- INSTRUCTION 1 -
In the small group tip on asking good questions, what is the first thing a leader does?

*** PAGE EXTRACT ***

SMALL GROUP TIP #15: ASKING GOOD QUESTIONS

By Bill Search
Leading a great discussion involves asking good questions. Let me give you some tips on asking good questions that will lead to a good discussion.
Be familiar with the discussion guide.
This is the first thing you do; you read through all the material and all the questions. You ask the questions out loud even by yourself so that you can hear how they sound. You look through them and edit them if necessary. Not all questions are great even if they’re in a booklet so you might need to choose the questions that stay and the questions that go. Get familiar with the material.
Ask open ended questions.
And not close ended ones. A close ended question would be, “Is God good?” It’s a yes or no answer. An open ended question would be, “If God is good, why is there so much evil in the world and why is the world so broken?” That’s a question that could last for hours if not days, maybe even a lifetime. A good open ended question is like that, so ask open ended questions.
For those of us who’ve been weird on inductive bible study technique, we’re also going to need to resist the temptation to ask observation questions. An observation question would be like this: in the text where it’s recorded that Jesus wept, you would ask, “Who wept?” Jesus. Or “What did Jesus do?” He wept. That’s a good question for home inductive bible study type of stuff by yourself, but if you’re trying to lead a discussion that way, it’s going to be really slow going and awkward.
Don’t fish for the “right answer.”
We’ve all been in groups like that. Maybe it was in a classroom where the teacher asked a question and while everybody replied, he or she just nodded along, until Betty Sue replied and then balloons were released, the whistle was blown and there was a great celebration because she got the right answer. What did that communicate? It communicated that the other answers were wrong, and nobody likes to give the wrong answer.

*** End of PAGE EXTRACT ***
*** MATERIAL PROVIDED ***

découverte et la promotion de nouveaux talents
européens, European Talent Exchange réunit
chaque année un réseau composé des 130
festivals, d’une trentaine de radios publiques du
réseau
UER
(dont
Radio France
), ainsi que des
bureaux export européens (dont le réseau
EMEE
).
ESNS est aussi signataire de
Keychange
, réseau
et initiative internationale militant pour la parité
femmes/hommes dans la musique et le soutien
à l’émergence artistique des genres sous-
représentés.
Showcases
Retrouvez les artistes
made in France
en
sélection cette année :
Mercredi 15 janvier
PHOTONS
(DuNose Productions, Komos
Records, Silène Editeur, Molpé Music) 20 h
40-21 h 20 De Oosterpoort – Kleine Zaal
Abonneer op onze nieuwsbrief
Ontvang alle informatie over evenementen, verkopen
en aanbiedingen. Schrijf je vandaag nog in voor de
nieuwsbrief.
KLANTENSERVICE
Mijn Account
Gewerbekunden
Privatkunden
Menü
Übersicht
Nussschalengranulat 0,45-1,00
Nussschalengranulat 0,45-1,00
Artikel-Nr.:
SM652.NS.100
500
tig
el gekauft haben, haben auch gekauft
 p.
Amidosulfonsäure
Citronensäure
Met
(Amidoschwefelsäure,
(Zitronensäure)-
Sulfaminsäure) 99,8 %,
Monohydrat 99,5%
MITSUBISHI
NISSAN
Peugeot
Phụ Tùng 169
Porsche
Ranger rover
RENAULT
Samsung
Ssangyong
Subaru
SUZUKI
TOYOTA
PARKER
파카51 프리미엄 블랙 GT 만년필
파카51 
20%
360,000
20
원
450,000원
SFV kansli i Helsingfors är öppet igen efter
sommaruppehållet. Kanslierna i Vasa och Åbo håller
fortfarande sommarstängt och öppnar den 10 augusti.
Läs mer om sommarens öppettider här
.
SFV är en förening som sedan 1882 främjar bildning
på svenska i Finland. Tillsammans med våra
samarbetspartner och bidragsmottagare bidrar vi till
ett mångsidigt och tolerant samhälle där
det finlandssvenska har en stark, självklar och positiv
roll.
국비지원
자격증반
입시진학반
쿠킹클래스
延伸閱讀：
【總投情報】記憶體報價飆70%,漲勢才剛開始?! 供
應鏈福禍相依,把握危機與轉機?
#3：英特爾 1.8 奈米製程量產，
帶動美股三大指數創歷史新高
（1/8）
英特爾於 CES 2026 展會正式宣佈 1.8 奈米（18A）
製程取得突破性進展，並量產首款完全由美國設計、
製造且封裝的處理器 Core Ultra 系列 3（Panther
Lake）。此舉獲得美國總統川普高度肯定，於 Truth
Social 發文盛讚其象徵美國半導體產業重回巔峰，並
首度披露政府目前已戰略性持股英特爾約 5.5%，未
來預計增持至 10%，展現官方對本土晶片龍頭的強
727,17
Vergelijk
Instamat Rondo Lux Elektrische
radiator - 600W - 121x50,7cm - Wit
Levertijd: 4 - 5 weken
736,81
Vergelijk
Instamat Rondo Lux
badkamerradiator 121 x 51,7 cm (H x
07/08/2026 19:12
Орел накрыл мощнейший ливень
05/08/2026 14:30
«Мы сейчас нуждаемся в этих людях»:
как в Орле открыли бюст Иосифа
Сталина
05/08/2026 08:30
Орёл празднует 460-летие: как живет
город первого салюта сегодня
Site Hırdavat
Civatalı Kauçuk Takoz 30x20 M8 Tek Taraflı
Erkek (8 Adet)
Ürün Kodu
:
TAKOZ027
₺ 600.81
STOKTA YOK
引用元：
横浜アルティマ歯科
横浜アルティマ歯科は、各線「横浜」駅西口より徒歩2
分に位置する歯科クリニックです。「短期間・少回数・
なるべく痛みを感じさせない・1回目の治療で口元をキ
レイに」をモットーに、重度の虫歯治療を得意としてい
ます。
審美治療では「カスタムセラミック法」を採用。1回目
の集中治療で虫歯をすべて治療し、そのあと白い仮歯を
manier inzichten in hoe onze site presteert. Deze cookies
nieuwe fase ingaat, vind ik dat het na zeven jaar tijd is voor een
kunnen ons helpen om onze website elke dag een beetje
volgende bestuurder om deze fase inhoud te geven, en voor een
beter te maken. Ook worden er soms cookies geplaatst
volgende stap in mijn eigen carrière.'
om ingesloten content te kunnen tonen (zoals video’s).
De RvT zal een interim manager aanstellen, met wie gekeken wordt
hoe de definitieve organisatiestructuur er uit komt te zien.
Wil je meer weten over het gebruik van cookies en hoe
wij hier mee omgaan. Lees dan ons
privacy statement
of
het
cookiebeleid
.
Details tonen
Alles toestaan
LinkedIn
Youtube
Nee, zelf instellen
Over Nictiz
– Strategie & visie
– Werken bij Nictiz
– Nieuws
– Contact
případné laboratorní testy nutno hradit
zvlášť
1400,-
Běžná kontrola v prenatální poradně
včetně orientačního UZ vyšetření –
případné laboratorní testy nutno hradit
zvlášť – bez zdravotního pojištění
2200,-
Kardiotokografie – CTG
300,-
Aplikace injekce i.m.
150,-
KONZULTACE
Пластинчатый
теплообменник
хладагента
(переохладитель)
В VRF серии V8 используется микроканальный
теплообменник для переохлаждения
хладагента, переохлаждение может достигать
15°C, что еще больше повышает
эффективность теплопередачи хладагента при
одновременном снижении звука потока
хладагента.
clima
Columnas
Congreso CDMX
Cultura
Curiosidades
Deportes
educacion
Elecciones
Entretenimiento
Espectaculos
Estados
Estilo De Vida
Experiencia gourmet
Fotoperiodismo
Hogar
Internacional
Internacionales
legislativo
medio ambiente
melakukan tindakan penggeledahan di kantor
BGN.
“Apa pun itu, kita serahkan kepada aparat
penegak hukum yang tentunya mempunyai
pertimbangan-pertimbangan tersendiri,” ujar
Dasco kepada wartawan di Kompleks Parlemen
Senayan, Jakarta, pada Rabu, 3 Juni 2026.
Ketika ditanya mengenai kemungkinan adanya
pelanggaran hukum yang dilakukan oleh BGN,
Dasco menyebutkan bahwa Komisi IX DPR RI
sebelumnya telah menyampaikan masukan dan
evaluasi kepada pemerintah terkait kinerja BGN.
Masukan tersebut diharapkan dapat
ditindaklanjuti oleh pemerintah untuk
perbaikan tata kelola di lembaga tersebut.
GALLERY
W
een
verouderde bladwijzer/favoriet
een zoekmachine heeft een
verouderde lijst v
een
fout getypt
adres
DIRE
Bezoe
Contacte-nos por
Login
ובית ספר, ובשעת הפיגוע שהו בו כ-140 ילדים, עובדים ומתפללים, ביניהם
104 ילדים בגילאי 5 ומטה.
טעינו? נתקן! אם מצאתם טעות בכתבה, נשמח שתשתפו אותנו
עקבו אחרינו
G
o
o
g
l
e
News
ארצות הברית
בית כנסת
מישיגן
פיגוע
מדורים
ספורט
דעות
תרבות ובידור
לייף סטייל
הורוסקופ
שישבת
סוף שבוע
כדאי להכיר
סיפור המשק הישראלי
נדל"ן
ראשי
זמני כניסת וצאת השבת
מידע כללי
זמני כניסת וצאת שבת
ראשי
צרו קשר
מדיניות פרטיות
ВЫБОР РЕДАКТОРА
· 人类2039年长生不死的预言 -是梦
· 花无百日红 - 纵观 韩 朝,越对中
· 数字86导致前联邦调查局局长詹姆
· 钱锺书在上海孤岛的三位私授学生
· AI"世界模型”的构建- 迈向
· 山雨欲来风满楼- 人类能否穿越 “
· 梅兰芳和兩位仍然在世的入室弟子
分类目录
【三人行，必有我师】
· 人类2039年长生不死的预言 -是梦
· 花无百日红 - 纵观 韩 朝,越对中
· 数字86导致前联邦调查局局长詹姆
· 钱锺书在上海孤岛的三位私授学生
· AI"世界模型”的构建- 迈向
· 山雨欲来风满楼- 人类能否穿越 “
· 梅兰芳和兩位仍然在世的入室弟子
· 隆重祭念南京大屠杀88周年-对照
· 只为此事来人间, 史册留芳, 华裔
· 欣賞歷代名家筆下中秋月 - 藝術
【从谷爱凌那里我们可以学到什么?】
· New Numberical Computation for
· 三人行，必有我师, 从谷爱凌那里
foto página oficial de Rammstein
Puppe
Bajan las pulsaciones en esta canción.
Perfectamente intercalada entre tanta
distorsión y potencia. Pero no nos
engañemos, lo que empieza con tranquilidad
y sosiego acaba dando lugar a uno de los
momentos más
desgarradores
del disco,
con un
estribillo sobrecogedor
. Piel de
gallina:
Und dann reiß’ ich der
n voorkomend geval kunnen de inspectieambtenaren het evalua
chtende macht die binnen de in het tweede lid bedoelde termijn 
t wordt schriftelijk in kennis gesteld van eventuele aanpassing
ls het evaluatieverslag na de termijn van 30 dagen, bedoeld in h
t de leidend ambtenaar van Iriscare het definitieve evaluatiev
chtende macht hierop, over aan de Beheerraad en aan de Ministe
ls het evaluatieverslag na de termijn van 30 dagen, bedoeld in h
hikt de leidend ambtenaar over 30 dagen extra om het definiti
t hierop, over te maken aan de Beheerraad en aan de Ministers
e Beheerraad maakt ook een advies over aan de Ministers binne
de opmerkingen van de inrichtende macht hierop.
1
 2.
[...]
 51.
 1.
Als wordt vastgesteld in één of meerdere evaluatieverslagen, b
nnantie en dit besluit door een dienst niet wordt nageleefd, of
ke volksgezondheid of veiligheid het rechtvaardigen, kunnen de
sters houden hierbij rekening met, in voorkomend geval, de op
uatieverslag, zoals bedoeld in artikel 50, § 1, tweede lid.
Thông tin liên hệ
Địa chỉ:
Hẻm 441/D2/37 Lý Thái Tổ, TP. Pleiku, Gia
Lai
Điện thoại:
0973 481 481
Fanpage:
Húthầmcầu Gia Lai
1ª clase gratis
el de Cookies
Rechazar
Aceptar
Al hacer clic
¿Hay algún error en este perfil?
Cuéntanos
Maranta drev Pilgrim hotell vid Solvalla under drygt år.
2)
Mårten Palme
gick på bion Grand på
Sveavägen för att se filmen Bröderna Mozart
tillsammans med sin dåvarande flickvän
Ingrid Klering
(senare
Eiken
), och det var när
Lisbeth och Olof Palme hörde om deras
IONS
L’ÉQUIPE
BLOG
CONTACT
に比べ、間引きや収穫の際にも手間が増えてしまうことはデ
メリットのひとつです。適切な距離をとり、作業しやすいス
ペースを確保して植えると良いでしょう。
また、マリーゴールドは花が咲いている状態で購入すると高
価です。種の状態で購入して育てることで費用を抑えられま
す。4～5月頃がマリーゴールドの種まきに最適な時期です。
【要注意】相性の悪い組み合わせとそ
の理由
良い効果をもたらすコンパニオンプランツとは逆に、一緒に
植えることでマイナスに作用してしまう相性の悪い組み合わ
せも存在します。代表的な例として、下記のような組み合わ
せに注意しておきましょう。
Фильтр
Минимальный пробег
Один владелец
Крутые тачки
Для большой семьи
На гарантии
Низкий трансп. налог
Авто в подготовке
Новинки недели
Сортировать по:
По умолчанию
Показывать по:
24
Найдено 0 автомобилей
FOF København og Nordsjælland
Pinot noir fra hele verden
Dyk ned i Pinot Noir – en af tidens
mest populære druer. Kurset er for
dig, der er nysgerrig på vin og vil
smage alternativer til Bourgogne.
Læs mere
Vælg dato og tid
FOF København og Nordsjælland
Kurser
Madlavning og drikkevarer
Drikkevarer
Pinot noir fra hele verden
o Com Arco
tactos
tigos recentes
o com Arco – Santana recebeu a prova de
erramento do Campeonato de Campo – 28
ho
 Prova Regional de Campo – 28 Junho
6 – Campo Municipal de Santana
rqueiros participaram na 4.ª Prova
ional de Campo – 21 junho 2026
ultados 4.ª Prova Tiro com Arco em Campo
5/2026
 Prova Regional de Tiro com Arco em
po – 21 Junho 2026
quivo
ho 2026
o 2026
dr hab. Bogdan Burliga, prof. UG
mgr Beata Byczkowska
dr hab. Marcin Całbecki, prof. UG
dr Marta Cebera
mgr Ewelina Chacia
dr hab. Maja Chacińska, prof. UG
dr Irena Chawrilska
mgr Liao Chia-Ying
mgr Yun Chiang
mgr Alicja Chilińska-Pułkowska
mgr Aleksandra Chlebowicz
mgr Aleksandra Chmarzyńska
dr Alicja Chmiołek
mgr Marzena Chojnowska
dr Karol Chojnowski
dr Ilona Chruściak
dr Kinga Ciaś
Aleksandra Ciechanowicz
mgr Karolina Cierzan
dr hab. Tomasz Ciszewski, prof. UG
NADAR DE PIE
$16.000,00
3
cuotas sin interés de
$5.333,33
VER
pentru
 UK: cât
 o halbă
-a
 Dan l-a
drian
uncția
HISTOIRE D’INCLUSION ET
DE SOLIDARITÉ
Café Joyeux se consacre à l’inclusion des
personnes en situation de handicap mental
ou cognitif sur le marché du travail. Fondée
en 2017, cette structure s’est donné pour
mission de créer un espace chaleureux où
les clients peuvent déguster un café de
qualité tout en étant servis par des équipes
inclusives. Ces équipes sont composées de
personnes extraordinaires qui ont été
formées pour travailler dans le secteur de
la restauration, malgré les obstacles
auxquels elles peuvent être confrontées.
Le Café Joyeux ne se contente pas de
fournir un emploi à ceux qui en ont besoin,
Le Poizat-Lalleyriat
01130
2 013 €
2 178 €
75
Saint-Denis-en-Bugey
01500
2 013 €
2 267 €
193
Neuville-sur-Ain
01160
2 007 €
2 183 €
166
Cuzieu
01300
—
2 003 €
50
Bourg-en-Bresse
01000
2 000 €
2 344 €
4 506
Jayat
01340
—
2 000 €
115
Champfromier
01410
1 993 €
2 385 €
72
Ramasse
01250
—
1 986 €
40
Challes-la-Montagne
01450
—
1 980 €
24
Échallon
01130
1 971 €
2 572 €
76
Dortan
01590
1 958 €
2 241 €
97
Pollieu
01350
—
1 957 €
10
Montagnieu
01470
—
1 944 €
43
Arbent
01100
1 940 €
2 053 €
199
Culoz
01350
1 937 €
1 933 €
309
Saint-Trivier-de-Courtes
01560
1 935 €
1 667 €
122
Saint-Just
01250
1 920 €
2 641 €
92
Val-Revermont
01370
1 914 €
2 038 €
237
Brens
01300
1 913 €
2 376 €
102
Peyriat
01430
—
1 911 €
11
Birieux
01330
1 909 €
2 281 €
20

*** End of MATERIAL PROVIDED ***

- INSTRUCTION 2 -
Rewrite the listing from its first line down to the line containing "Records, Silène Editeur, Molpé Music) 20 h", switching "réseau" to "collectif" wherever it occurs and keeping everything else the same. Return only those lines.

- TASK SOLUTION 1 -
The leader reads through all the material and all the questions.

- TASK SOLUTION 2 -
découverte et la promotion de nouveaux talents
européens, European Talent Exchange réunit
chaque année un collectif composé des 130
festivals, d’une trentaine de radios publiques du
collectif
UER
(dont
Radio France
), ainsi que des
bureaux export européens (dont le collectif
EMEE
).
ESNS est aussi signataire de
Keychange
, collectif
et initiative internationale militant pour la parité
femmes/hommes dans la musique et le soutien
à l’émergence artistique des genres sous-
représentés.
Showcases
Retrouvez les artistes
made in France
en
sélection cette année :
Mercredi 15 janvier
PHOTONS
(DuNose Productions, Komos
Records, Silène Editeur, Molpé Music) 20 h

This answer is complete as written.